Visivelmente emocionada, ela esclareceu à sociedade paulista o drama da desvalorização desses servidores, que sofrem com os péssimos salários, a pressão constante por resultados, a falta de cursos de aperfeiçoamento e capacitação, o não pagamento de gratificações semelhantes à de agentes que acumulam a mesma função e a desorganização da carreira, que é regida por lei semelhante à de servidores que atuam em outras secretarias.
Otaviano Alves Ferreira Filho - Agente penitenciário desde 1982
Otaviano Alves Ferreira Filho, que há 36 anos atua no sistema prisional paulista, falou a respeito do desgaste emocional e da construção do sistema penitenciário feita pelas garras da categoria.
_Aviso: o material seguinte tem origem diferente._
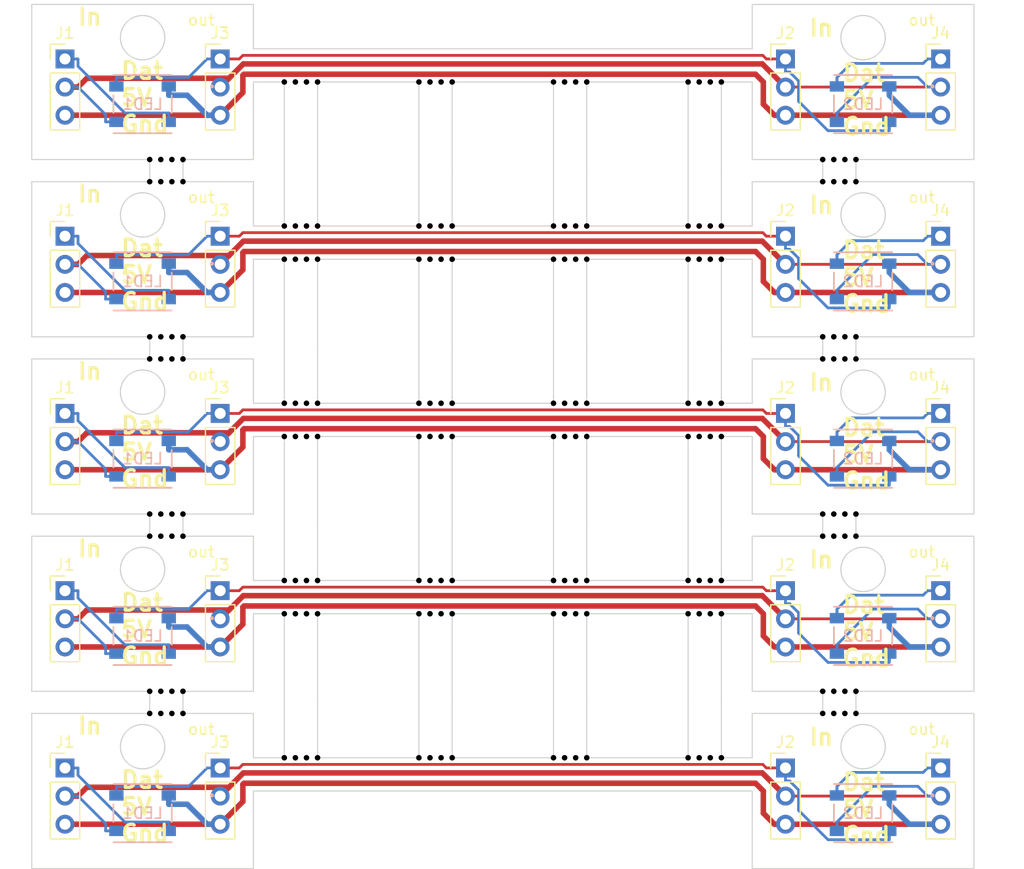
<source format=kicad_pcb>
(kicad_pcb (version 20221018) (generator pcbnew)

  (general
    (thickness 1.6)
  )

  (paper "A4")
  (layers
    (0 "F.Cu" signal)
    (31 "B.Cu" signal)
    (32 "B.Adhes" user "B.Adhesive")
    (33 "F.Adhes" user "F.Adhesive")
    (34 "B.Paste" user)
    (35 "F.Paste" user)
    (36 "B.SilkS" user "B.Silkscreen")
    (37 "F.SilkS" user "F.Silkscreen")
    (38 "B.Mask" user)
    (39 "F.Mask" user)
    (40 "Dwgs.User" user "User.Drawings")
    (41 "Cmts.User" user "User.Comments")
    (42 "Eco1.User" user "User.Eco1")
    (43 "Eco2.User" user "User.Eco2")
    (44 "Edge.Cuts" user)
    (45 "Margin" user)
    (46 "B.CrtYd" user "B.Courtyard")
    (47 "F.CrtYd" user "F.Courtyard")
    (48 "B.Fab" user)
    (49 "F.Fab" user)
    (50 "User.1" user)
    (51 "User.2" user)
    (52 "User.3" user)
    (53 "User.4" user)
    (54 "User.5" user)
    (55 "User.6" user)
    (56 "User.7" user)
    (57 "User.8" user)
    (58 "User.9" user)
  )

  (setup
    (pad_to_mask_clearance 0)
    (aux_axis_origin 106 20)
    (grid_origin 106 20)
    (pcbplotparams
      (layerselection 0x00010fc_ffffffff)
      (plot_on_all_layers_selection 0x0000000_00000000)
      (disableapertmacros false)
      (usegerberextensions false)
      (usegerberattributes true)
      (usegerberadvancedattributes true)
      (creategerberjobfile true)
      (dashed_line_dash_ratio 12.000000)
      (dashed_line_gap_ratio 3.000000)
      (svgprecision 4)
      (plotframeref false)
      (viasonmask false)
      (mode 1)
      (useauxorigin false)
      (hpglpennumber 1)
      (hpglpenspeed 20)
      (hpglpendiameter 15.000000)
      (dxfpolygonmode true)
      (dxfimperialunits true)
      (dxfusepcbnewfont true)
      (psnegative false)
      (psa4output false)
      (plotreference true)
      (plotvalue true)
      (plotinvisibletext false)
      (sketchpadsonfab false)
      (subtractmaskfromsilk false)
      (outputformat 1)
      (mirror false)
      (drillshape 1)
      (scaleselection 1)
      (outputdirectory "")
    )
  )

  (net 0 "")
  (net 1 "Board_0-+5V")
  (net 2 "Board_0-/A")
  (net 3 "Board_0-/B")
  (net 4 "Board_0-GND")
  (net 5 "Board_0-Net-(J1-Pin_1)")
  (net 6 "Board_1-+5V")
  (net 7 "Board_1-/A")
  (net 8 "Board_1-/B")
  (net 9 "Board_1-GND")
  (net 10 "Board_1-Net-(J1-Pin_1)")
  (net 11 "Board_2-+5V")
  (net 12 "Board_2-/A")
  (net 13 "Board_2-/B")
  (net 14 "Board_2-GND")
  (net 15 "Board_2-Net-(J1-Pin_1)")
  (net 16 "Board_3-+5V")
  (net 17 "Board_3-/A")
  (net 18 "Board_3-/B")
  (net 19 "Board_3-GND")
  (net 20 "Board_3-Net-(J1-Pin_1)")
  (net 21 "Board_4-+5V")
  (net 22 "Board_4-/A")
  (net 23 "Board_4-/B")
  (net 24 "Board_4-GND")
  (net 25 "Board_4-Net-(J1-Pin_1)")

  (footprint "NPTH" (layer "F.Cu") (at 153.071428 43))

  (footprint "NPTH" (layer "F.Cu") (at 155.071428 43))

  (footprint "NPTH" (layer "F.Cu") (at 166.214285 88))

  (footprint "NPTH" (layer "F.Cu") (at 179.357142 68))

  (footprint "NPTH" (layer "F.Cu") (at 129.785715 40))

  (footprint "NPTH" (layer "F.Cu") (at 131.785715 88))

  (footprint "Connector_PinHeader_2.54mm:PinHeader_1x03_P2.54mm_Vertical" (layer "F.Cu") (at 188 56.92))

  (footprint "Connector_PinHeader_2.54mm:PinHeader_1x03_P2.54mm_Vertical" (layer "F.Cu") (at 188 40.92))

  (footprint "NPTH" (layer "F.Cu") (at 153.071428 88))

  (footprint "NPTH" (layer "F.Cu") (at 143.928572 27))

  (footprint "NPTH" (layer "F.Cu") (at 129.785715 72))

  (footprint "NPTH" (layer "F.Cu") (at 130.785715 59))

  (footprint "NPTH" (layer "F.Cu") (at 177.357142 84))

  (footprint "NPTH" (layer "F.Cu") (at 156.071428 88))

  (footprint "NPTH" (layer "F.Cu") (at 142.928572 72))

  (footprint "NPTH" (layer "F.Cu") (at 177.357142 66))

  (footprint "NPTH" (layer "F.Cu") (at 168.214285 59))

  (footprint "NPTH" (layer "F.Cu") (at 141.928572 75))

  (footprint "NPTH" (layer "F.Cu") (at 141.928572 43))

  (footprint "NPTH" (layer "F.Cu") (at 143.928572 72))

  (footprint "NPTH" (layer "F.Cu") (at 178.357142 66))

  (footprint "NPTH" (layer "F.Cu") (at 179.357142 50))

  (footprint "NPTH" (layer "F.Cu") (at 153.071428 75))

  (footprint "NPTH" (layer "F.Cu") (at 119.642858 36))

  (footprint "NPTH" (layer "F.Cu") (at 116.642858 34))

  (footprint "NPTH" (layer "F.Cu") (at 116.642858 66))

  (footprint "NPTH" (layer "F.Cu") (at 130.785715 75))

  (footprint "NPTH" (layer "F.Cu") (at 140.928572 59))

  (footprint "NPTH" (layer "F.Cu") (at 142.928572 56))

  (footprint "NPTH" (layer "F.Cu") (at 178.357142 36))

  (footprint "NPTH" (layer "F.Cu") (at 140.928572 88))

  (footprint "NPTH" (layer "F.Cu") (at 117.642858 66))

  (footprint "Connector_PinHeader_2.54mm:PinHeader_1x03_P2.54mm_Vertical" (layer "F.Cu") (at 174 72.92))

  (footprint "Connector_PinHeader_2.54mm:PinHeader_1x03_P2.54mm_Vertical" (layer "F.Cu") (at 109 56.92))

  (footprint "NPTH" (layer "F.Cu") (at 117.642858 84))

  (footprint "NPTH" (layer "F.Cu") (at 128.785715 59))

  (footprint "NPTH" (layer "F.Cu") (at 117.642858 50))

  (footprint "NPTH" (layer "F.Cu") (at 128.785715 27))

  (footprint "NPTH" (layer "F.Cu") (at 156.071428 40))

  (footprint "NPTH" (layer "F.Cu") (at 165.214285 27))

  (footprint "NPTH" (layer "F.Cu") (at 119.642858 84))

  (footprint "NPTH" (layer "F.Cu") (at 166.214285 75))

  (footprint "NPTH" (layer "F.Cu") (at 119.642858 82))

  (footprint "NPTH" (layer "F.Cu") (at 141.928572 88))

  (footprint "NPTH" (layer "F.Cu") (at 119.642858 52))

  (footprint "NPTH" (layer "F.Cu") (at 130.785715 88))

  (footprint "NPTH" (layer "F.Cu") (at 178.357142 52))

  (footprint "NPTH" (layer "F.Cu") (at 156.071428 27))

  (footprint "NPTH" (layer "F.Cu") (at 165.214285 88))

  (footprint "NPTH" (layer "F.Cu") (at 142.928572 88))

  (footprint "NPTH" (layer "F.Cu") (at 155.071428 59))

  (footprint "NPTH" (layer "F.Cu") (at 154.071428 40))

  (footprint "NPTH" (layer "F.Cu") (at 131.785715 59))

  (footprint "NPTH" (layer "F.Cu") (at 167.214285 27))

  (footprint "NPTH" (layer "F.Cu") (at 154.071428 43))

  (footprint "NPTH" (layer "F.Cu") (at 117.642858 52))

  (footprint "NPTH" (layer "F.Cu") (at 118.642858 84))

  (footprint "NPTH" (layer "F.Cu") (at 129.785715 56))

  (footprint "NPTH" (layer "F.Cu") (at 153.071428 59))

  (footprint "Connector_PinHeader_2.54mm:PinHeader_1x03_P2.54mm_Vertical" (layer "F.Cu") (at 123 88.92))

  (footprint "NPTH" (layer "F.Cu") (at 178.357142 34))

  (footprint "NPTH" (layer "F.Cu") (at 156.071428 56))

  (footprint "NPTH" (layer "F.Cu") (at 129.785715 27))

  (footprint "NPTH" (layer "F.Cu") (at 129.785715 75))

  (footprint "NPTH" (layer "F.Cu") (at 142.928572 59))

  (footprint "NPTH" (layer "F.Cu") (at 155.071428 40))

  (footprint "NPTH" (layer "F.Cu") (at 142.928572 40))

  (footprint "NPTH" (layer "F.Cu") (at 128.785715 40))

  (footprint "NPTH" (layer "F.Cu") (at 166.214285 27))

  (footprint "NPTH" (layer "F.Cu") (at 180.357142 34))

  (footprint "NPTH" (layer "F.Cu") (at 153.071428 27))

  (footprint "NPTH" (layer "F.Cu") (at 168.214285 43))

  (footprint "NPTH" (layer "F.Cu") (at 130.785715 27))

  (footprint "NPTH" (layer "F.Cu") (at 130.785715 43))

  (footprint "NPTH" (layer "F.Cu") (at 143.928572 88))

  (footprint "NPTH" (layer "F.Cu") (at 129.785715 88))

  (footprint "NPTH" (layer "F.Cu") (at 180.357142 82))

  (footprint "NPTH" (layer "F.Cu") (at 179.357142 52))

  (footprint "NPTH" (layer "F.Cu") (at 131.785715 43))

  (footprint "NPTH" (layer "F.Cu") (at 165.214285 56))

  (footprint "NPTH" (layer "F.Cu") (at 118.642858 52))

  (footprint "Connector_PinHeader_2.54mm:PinHeader_1x03_P2.54mm_Vertical" (layer "F.Cu") (at 174 56.92))

  (footprint "NPTH" (layer "F.Cu") (at 168.214285 56))

  (footprint "Connector_PinHeader_2.54mm:PinHeader_1x03_P2.54mm_Vertical" (layer "F.Cu") (at 123 24.92))

  (footprint "Connector_PinHeader_2.54mm:PinHeader_1x03_P2.54mm_Vertical" (layer "F.Cu") (at 188 88.92))

  (footprint "NPTH" (layer "F.Cu") (at 156.071428 43))

  (footprint "Connector_PinHeader_2.54mm:PinHeader_1x03_P2.54mm_Vertical" (layer "F.Cu") (at 123 40.92))

  (footprint "NPTH" (layer "F.Cu") (at 156.071428 75))

  (footprint "Connector_PinHeader_2.54mm:PinHeader_1x03_P2.54mm_Vertical" (layer "F.Cu") (at 188 72.92))

  (footprint "NPTH" (layer "F.Cu") (at 177.357142 50))

  (footprint "NPTH" (layer "F.Cu") (at 118.642858 36))

  (footprint "NPTH" (layer "F.Cu") (at 140.928572 43))

  (footprint "NPTH" (layer "F.Cu") (at 140.928572 75))

  (footprint "NPTH" (layer "F.Cu") (at 180.357142 68))

  (footprint "NPTH" (layer "F.Cu") (at 168.214285 75))

  (footprint "NPTH" (layer "F.Cu") (at 155.071428 88))

  (footprint "NPTH" (layer "F.Cu") (at 156.071428 72))

  (footprint "NPTH" (layer "F.Cu") (at 141.928572 56))

  (footprint "NPTH" (layer "F.Cu") (at 167.214285 75))

  (footprint "NPTH" (layer "F.Cu") (at 154.071428 75))

  (footprint "NPTH" (layer "F.Cu") (at 140.928572 40))

  (footprint "NPTH" (layer "F.Cu") (at 177.357142 34))

  (footprint "NPTH" (layer "F.Cu") (at 154.071428 88))

  (footprint "NPTH" (layer "F.Cu") (at 155.071428 27))

  (footprint "Connector_PinHeader_2.54mm:PinHeader_1x03_P2.54mm_Vertical" (layer "F.Cu") (at 188 24.92))

  (footprint "NPTH" (layer "F.Cu") (at 130.785715 56))

  (footprint "NPTH" (layer "F.Cu") (at 155.071428 72))

  (footprint "Connector_PinHeader_2.54mm:PinHeader_1x03_P2.54mm_Vertical" (layer "F.Cu") (at 174 24.92))

  (footprint "NPTH" (layer "F.Cu") (at 130.785715 40))

  (footprint "NPTH" (layer "F.Cu") (at 165.214285 59))

  (footprint "NPTH" (layer "F.Cu") (at 165.214285 40))

  (footprint "NPTH" (layer "F.Cu") (at 165.214285 72))

  (footprint "NPTH" (layer "F.Cu") (at 131.785715 75))

  (footprint "NPTH" (layer "F.Cu") (at 128.785715 56))

  (footprint "NPTH" (layer "F.Cu") (at 153.071428 56))

  (footprint "NPTH" (layer "F.Cu") (at 177.357142 52))

  (footprint "NPTH" (layer "F.Cu") (at 116.642858 50))

  (footprint "NPTH" (layer "F.Cu") (at 167.214285 72))

  (footprint "NPTH" (layer "F.Cu") (at 118.642858 68))

  (footprint "NPTH" (layer "F.Cu") (at 116.642858 68))

  (footprint "NPTH" (layer "F.Cu") (at 143.928572 40))

  (footprint "NPTH" (layer "F.Cu") (at 143.928572 56))

  (footprint "NPTH" (layer "F.Cu") (at 168.214285 88))

  (footprint "NPTH" (layer "F.Cu") (at 154.071428 56))

  (footprint "NPTH" (layer "F.Cu") (at 131.785715 56))

  (footprint "Connector_PinHeader_2.54mm:PinHeader_1x03_P2.54mm_Vertical" (layer "F.Cu") (at 123 56.92))

  (footprint "Connector_PinHeader_2.54mm:PinHeader_1x03_P2.54mm_Vertical" (layer "F.Cu") (at 109 24.92))

  (footprint "NPTH" (layer "F.Cu") (at 118.642858 66))

  (footprint "NPTH" (layer "F.Cu") (at 117.642858 82))

  (footprint "NPTH" (layer "F.Cu") (at 118.642858 82))

  (footprint "NPTH" (layer "F.Cu") (at 128.785715 43))

  (footprint "NPTH" (layer "F.Cu") (at 117.642858 36))

  (footprint "NPTH" (layer "F.Cu") (at 131.785715 27))

  (footprint "NPTH" (layer "F.Cu") (at 141.928572 40))

  (footprint "NPTH" (layer "F.Cu") (at 128.785715 72))

  (footprint "Connector_PinHeader_2.54mm:PinHeader_1x03_P2.54mm_Vertical" (layer "F.Cu") (at 109 72.92))

  (footprint "NPTH" (layer "F.Cu") (at 177.357142 82))

  (footprint "NPTH" (layer "F.Cu") (at 116.642858 84))

  (footprint "NPTH" (layer "F.Cu") (at 141.928572 27))

  (footprint "NPTH" (layer "F.Cu") (at 140.928572 56))

  (footprint "NPTH" (layer "F.Cu") (at 167.214285 56))

  (footprint "NPTH" (layer "F.Cu") (at 129.785715 59))

  (footprint "NPTH" (layer "F.Cu") (at 168.214285 27))

  (footprint "NPTH" (layer "F.Cu") (at 153.071428 40))

  (footprint "NPTH" (layer "F.Cu") (at 178.357142 50))

  (footprint "NPTH" (layer "F.Cu") (at 179.357142 36))

  (footprint "NPTH" (layer "F.Cu") (at 177.357142 36))

  (footprint "NPTH" (layer "F.Cu") (at 180.357142 36))

  (footprint "NPTH" (layer "F.Cu") (at 180.357142 66))

  (footprint "NPTH" (layer "F.Cu") (at 180.357142 50))

  (footprint "NPTH" (layer "F.Cu") (at 153.071428 72))

  (footprint "NPTH" (layer "F.Cu") (at 177.357142 68))

  (footprint "NPTH" (layer "F.Cu") (at 180.357142 84))

  (footprint "NPTH" (layer "F.Cu") (at 128.785715 75))

  (footprint "NPTH" (layer "F.Cu") (at 167.214285 59))

  (footprint "NPTH" (layer "F.Cu") (at 155.071428 75))

  (footprint "NPTH" (layer "F.Cu") (at 143.928572 43))

  (footprint "NPTH" (layer "F.Cu") (at 178.357142 68))

  (footprint "Connector_PinHeader_2.54mm:PinHeader_1x03_P2.54mm_Vertical" (layer "F.Cu") (at 174 88.92))

  (footprint "NPTH" (layer "F.Cu") (at 165.214285 75))

  (footprint "NPTH" (layer "F.Cu") (at 140.928572 27))

  (footprint "NPTH" (layer "F.Cu") (at 129.785715 43))

  (footprint "Connector_PinHeader_2.54mm:PinHeader_1x03_P2.54mm_Vertical" (layer "F.Cu") (at 123 72.92))

  (footprint "NPTH" (layer "F.Cu") (at 154.071428 27))

  (footprint "NPTH" (layer "F.Cu") (at 128.785715 88))

  (footprint "NPTH" (layer "F.Cu") (at 141.928572 59))

  (footprint "NPTH" (layer "F.Cu") (at 142.928572 75))

  (footprint "NPTH" (layer "F.Cu") (at 118.642858 50))

  (footprint "NPTH" (layer "F.Cu") (at 141.928572 72))

  (footprint "NPTH" (layer "F.Cu") (at 179.357142 34))

  (footprint "NPTH" (layer "F.Cu") (at 166.214285 59))

  (footprint "NPTH" (layer "F.Cu") (at 179.357142 66))

  (footprint "NPTH" (layer "F.Cu") (at 118.642858 34))

  (footprint "NPTH" (layer "F.Cu") (at 116.642858 36))

  (footprint "NPTH" (layer "F.Cu") (at 166.214285 43))

  (footprint "NPTH" (layer "F.Cu") (at 166.214285 40))

  (footprint "NPTH" (layer "F.Cu") (at 154.071428 72))

  (footprint "NPTH" (layer "F.Cu") (at 130.785715 72))

  (footprint "NPTH" (layer "F.Cu") (at 156.071428 59))

  (footprint "NPTH" (layer "F.Cu") (at 117.642858 34))

  (footprint "NPTH" (layer "F.Cu") (at 180.357142 52))

  (footprint "NPTH" (layer "F.Cu") (at 143.928572 75))

  (footprint "NPTH" (layer "F.Cu") (at 167.214285 43))

  (footprint "NPTH" (layer "F.Cu") (at 116.642858 82))

  (footprint "NPTH" (layer "F.Cu") (at 155.071428 56))

  (footprint "NPTH" (layer "F.Cu") (at 154.071428 59))

  (footprint "NPTH" (layer "F.Cu") (at 166.214285 72))

  (footprint "Connector_PinHeader_2.54mm:PinHeader_1x03_P2.54mm_Vertical" (layer "F.Cu") (at 109 40.92))

  (footprint "NPTH" (layer "F.Cu") (at 117.642858 68))

  (footprint "NPTH" (layer "F.Cu") (at 119.642858 50))

  (footprint "NPTH" (layer "F.Cu") (at 119.642858 68))

  (footprint "NPTH" (layer "F.Cu") (at 178.357142 82))

  (footprint "NPTH" (layer "F.Cu") (at 165.214285 43))

  (footprint "NPTH" (layer "F.Cu") (at 179.357142 82))

  (footprint "NPTH" (layer "F.Cu") (at 116.642858 52))

  (footprint "NPTH" (layer "F.Cu") (at 166.214285 56))

  (footprint "NPTH" (layer "F.Cu") (at 178.357142 84))

  (footprint "Connector_PinHeader_2.54mm:PinHeader_1x03_P2.54mm_Vertical" (layer "F.Cu")
    (tstamp ef6ef655-3bbc-4942-8cf4-bfed7c19de39)
    (at 174 40.92)
    (descr "Through hole straight pin header, 1x03, 2.54mm pitch, single row")
    (tags "Through hole pin header THT 1x03 2.54mm single row")
    (property "Sheetfile" "LED bar.kicad_sch")
    (property "Sheetname" "")
    (property "ki_description" "Generic connector, single row, 01x03, script generated")
    (property "ki_keywords" "connector")
    (path "/c7072f3e-73fd-4564-9b19-3a833f61a9e1")
    (attr through_hole)
    (fp_text reference "J2" (at 0 -2.33 unlocked) (layer "F.SilkS")
        (effects (font (size 1 1) (thickness 0.15)))
      (tstamp 3708ccd2-33a9-4eac-8a5c-21711e9016c1)
    )
    (fp_text value "Conn_01x03_Socket" (at 0 7.41 unlocked) (layer "F.Fab")
        (effects (font (size 1 1) (thickness 0.15)))
      (tstamp 34a74cc1-102e-4c17-af34-921f4dd2c180)
    )
    (fp_text user "${REFERENCE}" (at 0 2.54 90 unlocked) (layer "F.Fab")
        (effects (font (size 1 1) (thickness 0.15)))
      (tstamp 7b2c3164-ca97-4ab6-a8e0-d5c2512acb7d)
    )
    (fp_line (start -1.33 -1.33) (end 0 -1.33)
      (stroke (width 0.12) (type solid)) (layer "F.SilkS") (tstamp af9e8e30-48c5-4212-8abe-82fc202c776d))
    (fp_line (start -1.33 0) (end -1.33 -1.33)
      (stroke (width 0.12) (type solid)) (layer "F.SilkS") (tstamp d666d396-e193-4826-a1eb-bf182599d218))
    (fp_line (start -1.33 1.27) (end -1.33 6.41)
      (stroke (width 0.12) (type solid)) (layer "F.SilkS") (tstamp 3ce5d570-d65c-4322-b491-9c5ff3e9b95c))
    (fp_line (start -1.33 1.27) (end 1.33 1.27)
      (stroke (width 0.12) (type solid)) (layer "F.SilkS") (tstamp 7e974ada-fd4f-49a8-9830-35804b008b7a))
    (fp_line (start -1.33 6.41) (end 1.33 6.41)
      (stroke (width 0.12) (type solid)) (layer "F.SilkS") (tstamp 88dd9f89-b444-409c-adec-618314ca34b9))
    (fp_line (start 1.33 1.27) (end 1.33 6.41)
      (stroke (width 0.12) (type solid)) (layer "F.SilkS") (tstamp a320c949-fbf0-4185-9137-362f0707a28e))
    (fp_line (start -1.8 -1.8) (end -1.8 6.85)
      (stroke (width 0.05) (type solid)) (layer "F.CrtYd") (tstamp 8acf8986-e6b5-4b5f-ba34-af127760b538))
    (fp_line (start -1.8 6.85) (end 1.8 6.85)
      (stroke (width 0.05) (type solid)) (layer "F.CrtYd") (tstamp d33138ea-6b48-46f2-9896-78324faf50cf))
    (fp_line (start 1.8 -1.8) (end -1.8 -1.8)
      (stroke (width 0.05) (type solid)) (layer "F.CrtYd") (tstamp 57c99fdb-93b4-4644-a750-981be9236c8a))
    (fp_line (start 1.8 6.85) (end 1.8 -1.8)
      (stroke (width 0.05) (type solid)) (layer "F.CrtYd") (tstamp 472a4db8-6675-40d6-bbae-b5880a94732c))
    (fp_line (start -1.27 -0.635) (end -0.635 -1.27)
      (stroke (width 0.1) (type solid)) (layer "F.Fab") (tstamp 60069df6-adae-4a13-ad2e-664bec774690))
    (fp_line (start -1.27 6.35) (end -1.27 -0.635)
      (stroke (width 0.1) (type solid)) (layer "F.Fab") (tstamp 3a754070-c0da-490e-afa1-7225ae1125c6))
    (fp_line (start -0.635 -1.27) (end 1.27 -1.27)
      (stroke (width 0.1) (type solid)) (layer "F.Fab") (tstamp 762a3715-c8b4-42f
... [400117 chars truncated]
</source>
Defendeu a profissionalização do trabalhador do sistema penitenciário como uma aposta certeira a ser feita pela sociedade paulista e brasileira.
“Muito do que se avançou foi feito por aqueles que sozinhos levaram a ferro e fogo a formação do sistema e muitas vezes lutando contra a indiferença ou desinteresse de muitos, fizeram surgir diversos instrumentos no sistema penal, seja no que tange à ressocialização, seja na ação de inteligência e maior desenvolvimento penitenciário”, afirmou em seu relato.
Candidatos aprovados em concursos provam da luta antes mesmo de ingressar na carreira
Ainda houve tempo para que candidatos aprovados em concursos públicos realizados em 2013, 2014 e 2018 para o preenchimento de cargos das carreiras de ASP, AEVP e das áreas meio(enfermeiros, psicólogos e assistentes sociais) pudessem se manifestar a favor da nomeação imediata dos futuros servidores, sobretudo dentro desse cenário de precariedade apresentado ao longo da audiência, o que passa pelo déficit de funcionários e pela superlotação das unidades.
AEVPs e oficiais operacionais
Representantes de agentes de escolta e vigilância penitenciária(AEVPs) e oficiais operacionais(motoristas) também foram convidados a participar do evento mas infelizmente não puderam comparecer por incompatibilidade de agenda.
Essas duas funções, sobretudo no que se refere ao transporte de detentos para audiências e em transferências de unidades prisionais, também são submetidas a condições de muita pressão e risco, o que faz com que o SIFUSPESP, enquanto representante de todas as carreiras que integram o sistema prisional, também tenha se posicionado para que esses profissionais tenham reconhecido seu trabalho e sua colaboração para o bom funcionamento do sistema.
Representantes políticos
Na esfera política, além do deputado Carlos Giannazi(PSOL) também esteve presente no evento Renato Donato, assessor de gabinete do deputado Caio França(PSB) e ex-agente penitenciário, que também fez uma fala contra a proposta de privatização do sistema.
Ainda participou da mesa o deputado estadual Sargento Neri(AVANTE). eleito para atuar na Alesp pelos próximos quatro anos, que se dispôs a colaborar para que os trabalhadores penitenciários sejam bem representados no legislativo paulista e alcancem seus objetivos apontados ao longo da audiência.
Fechamento da audiência revela espírito de organização, capacidade e luta
Fábio Jabá encerrou os trabalhos sintetizando o esforço e espírito de luta observado na audiência e que se percebe na categoria por todo o estado de São Paulo, "o sistema penitenciário possui: vozes, talentos, inteligência, coragem e força. Queremos construir juntos. Somos capazes. Temos armas para isso. Estamos unidos e organizados".